(Saved entries)
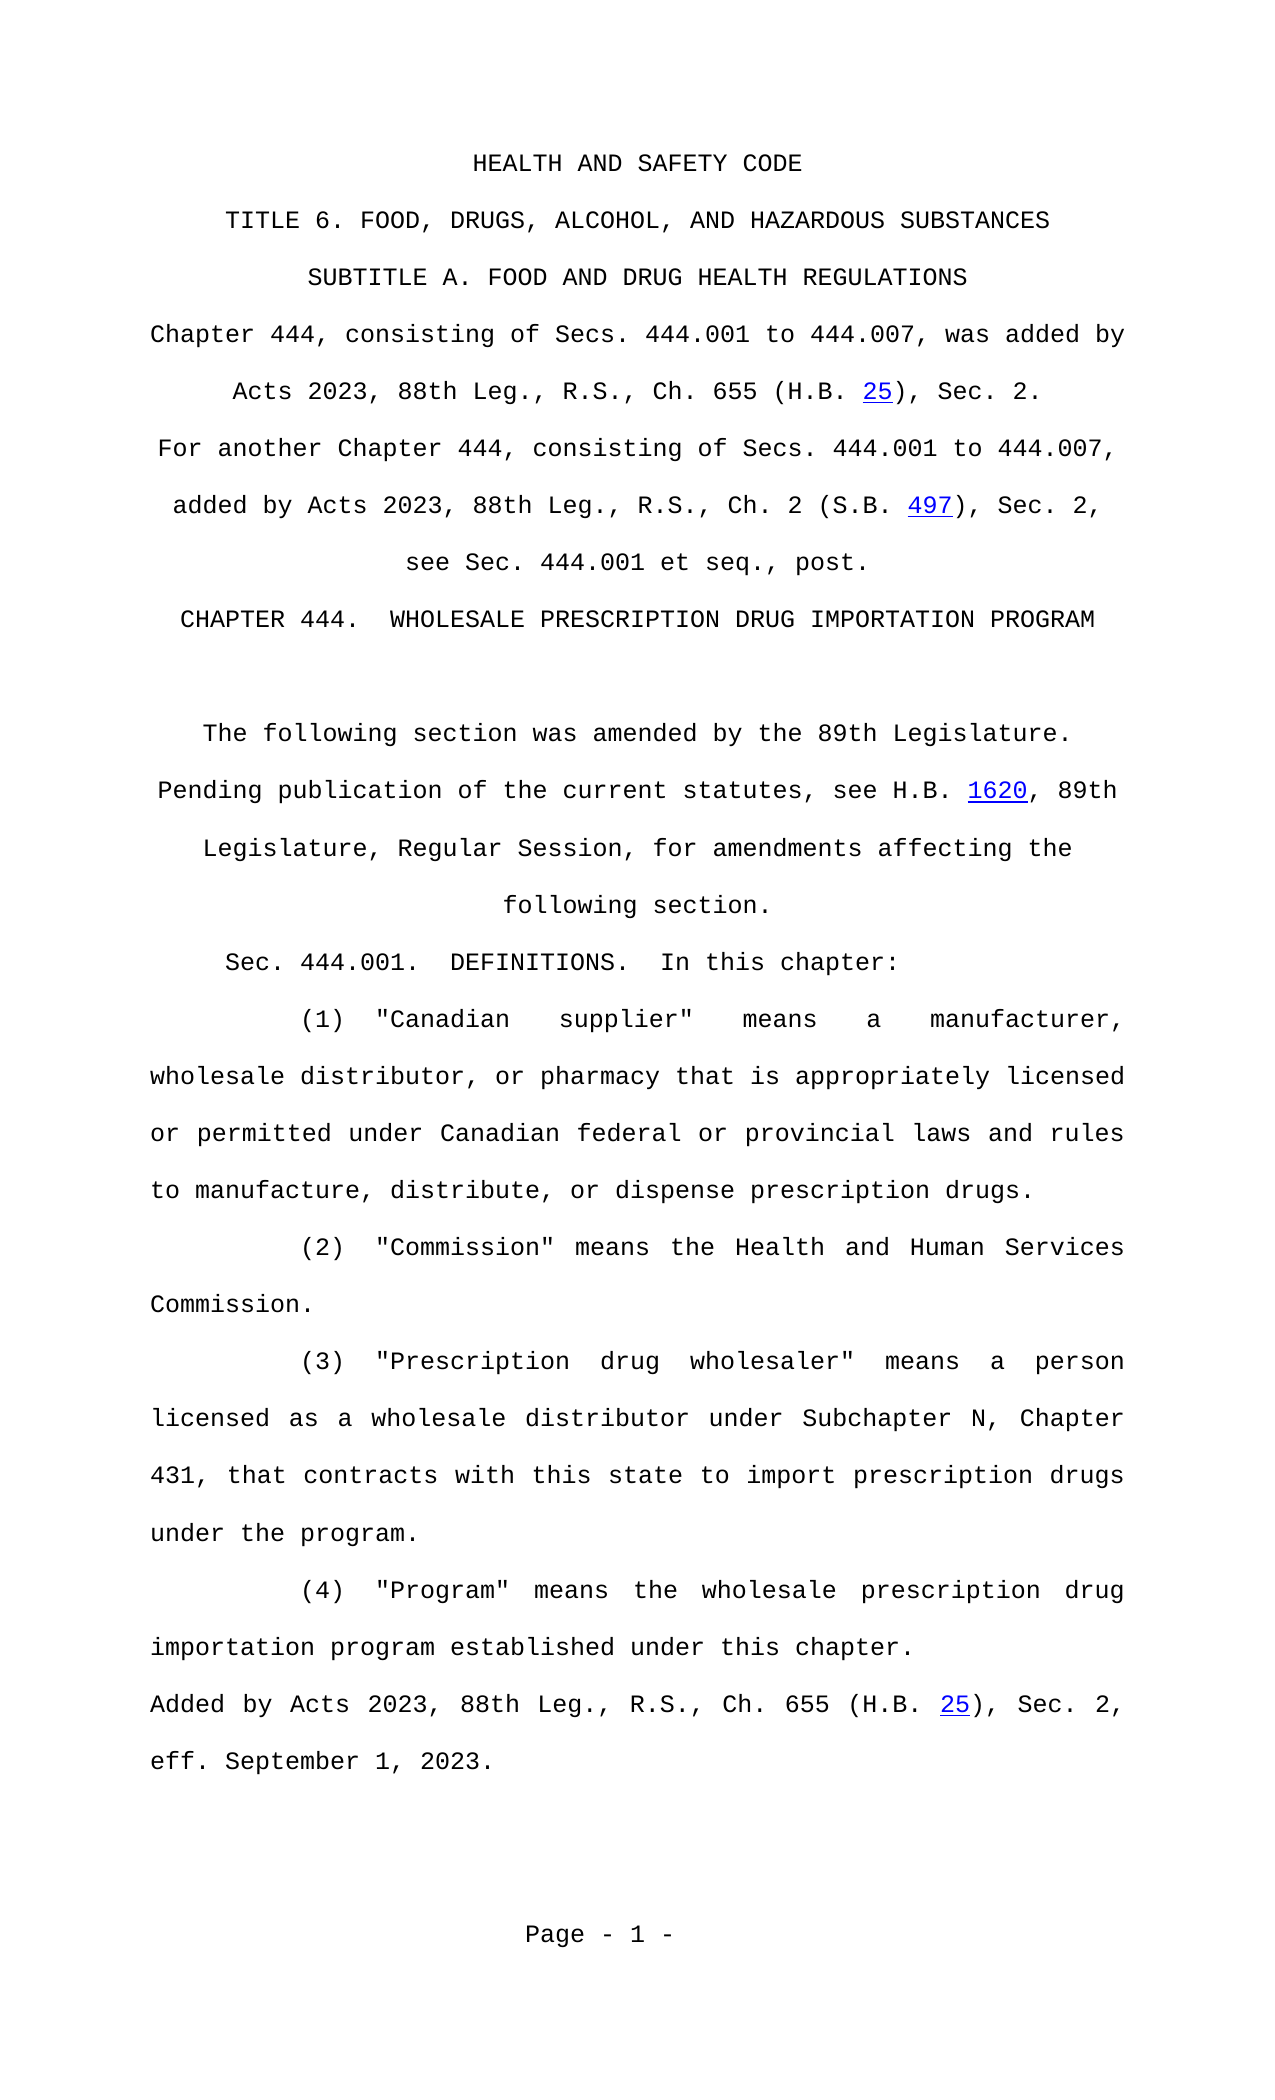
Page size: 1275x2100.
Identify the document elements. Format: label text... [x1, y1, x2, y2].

text Sec. 444.001. DEFINITIONS. In this chapter: [150, 949, 1125, 978]
text The following section was amended by the 89th Legislature. Pending publication of the current statutes, see H.B. 1620, 89th Legislature, Regular Session, for amendments affecting the following section. [150, 721, 1125, 921]
text HEALTH AND SAFETY CODE [150, 150, 1125, 178]
text TITLE 6. FOOD, DRUGS, ALCOHOL, AND HAZARDOUS SUBSTANCES [150, 207, 1125, 236]
text (4) "Program" means the wholesale prescription drug importation program established under this chapter. [150, 1577, 1125, 1663]
text Chapter 444, consisting of Secs. 444.001 to 444.007, was added by Acts 2023, 88th Leg., R.S., Ch. 655 (H.B. 25), Sec. 2. [150, 321, 1125, 407]
text SUBTITLE A. FOOD AND DRUG HEALTH REGULATIONS [150, 264, 1125, 293]
text (2) "Commission" means the Health and Human Services Commission. [150, 1234, 1125, 1320]
text CHAPTER 444. WHOLESALE PRESCRIPTION DRUG IMPORTATION PROGRAM [150, 607, 1125, 635]
text Added by Acts 2023, 88th Leg., R.S., Ch. 655 (H.B. 25), Sec. 2, eff. September 1, 2023. [150, 1691, 1125, 1777]
text (1) "Canadian supplier" means a manufacturer, wholesale distributor, or pharmacy that is appropriately licensed or permitted under Canadian federal or provincial laws and rules to manufacture, distribute, or dispense prescription drugs. [150, 1006, 1125, 1206]
text (3) "Prescription drug wholesaler" means a person licensed as a wholesale distributor under Subchapter N, Chapter 431, that contracts with this state to import prescription drugs under the program. [150, 1349, 1125, 1548]
text For another Chapter 444, consisting of Secs. 444.001 to 444.007, added by Acts 2023, 88th Leg., R.S., Ch. 2 (S.B. 497), Sec. 2, see Sec. 444.001 et seq., post. [150, 435, 1125, 578]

**WORK TO COMPLETE**
The answer should hold exactly the lines running from the one with "Identify the document" to the final line of the data, both ends counted.

**EXERCISE OUTPUT**
Identify the document elements. Format: label text... [x1, y1, x2, y2].

text Sec. 444.001. DEFINITIONS. In this chapter: [150, 949, 1125, 978]
text The following section was amended by the 89th Legislature. Pending publication of the current statutes, see H.B. 1620, 89th Legislature, Regular Session, for amendments affecting the following section. [150, 721, 1125, 921]
text HEALTH AND SAFETY CODE [150, 150, 1125, 178]
text TITLE 6. FOOD, DRUGS, ALCOHOL, AND HAZARDOUS SUBSTANCES [150, 207, 1125, 236]
text (4) "Program" means the wholesale prescription drug importation program established under this chapter. [150, 1577, 1125, 1663]
text Chapter 444, consisting of Secs. 444.001 to 444.007, was added by Acts 2023, 88th Leg., R.S., Ch. 655 (H.B. 25), Sec. 2. [150, 321, 1125, 407]
text SUBTITLE A. FOOD AND DRUG HEALTH REGULATIONS [150, 264, 1125, 293]
text (2) "Commission" means the Health and Human Services Commission. [150, 1234, 1125, 1320]
text CHAPTER 444. WHOLESALE PRESCRIPTION DRUG IMPORTATION PROGRAM [150, 607, 1125, 635]
text Added by Acts 2023, 88th Leg., R.S., Ch. 655 (H.B. 25), Sec. 2, eff. September 1, 2023. [150, 1691, 1125, 1777]
text (1) "Canadian supplier" means a manufacturer, wholesale distributor, or pharmacy that is appropriately licensed or permitted under Canadian federal or provincial laws and rules to manufacture, distribute, or dispense prescription drugs. [150, 1006, 1125, 1206]
text (3) "Prescription drug wholesaler" means a person licensed as a wholesale distributor under Subchapter N, Chapter 431, that contracts with this state to import prescription drugs under the program. [150, 1349, 1125, 1548]
text For another Chapter 444, consisting of Secs. 444.001 to 444.007, added by Acts 2023, 88th Leg., R.S., Ch. 2 (S.B. 497), Sec. 2, see Sec. 444.001 et seq., post. [150, 435, 1125, 578]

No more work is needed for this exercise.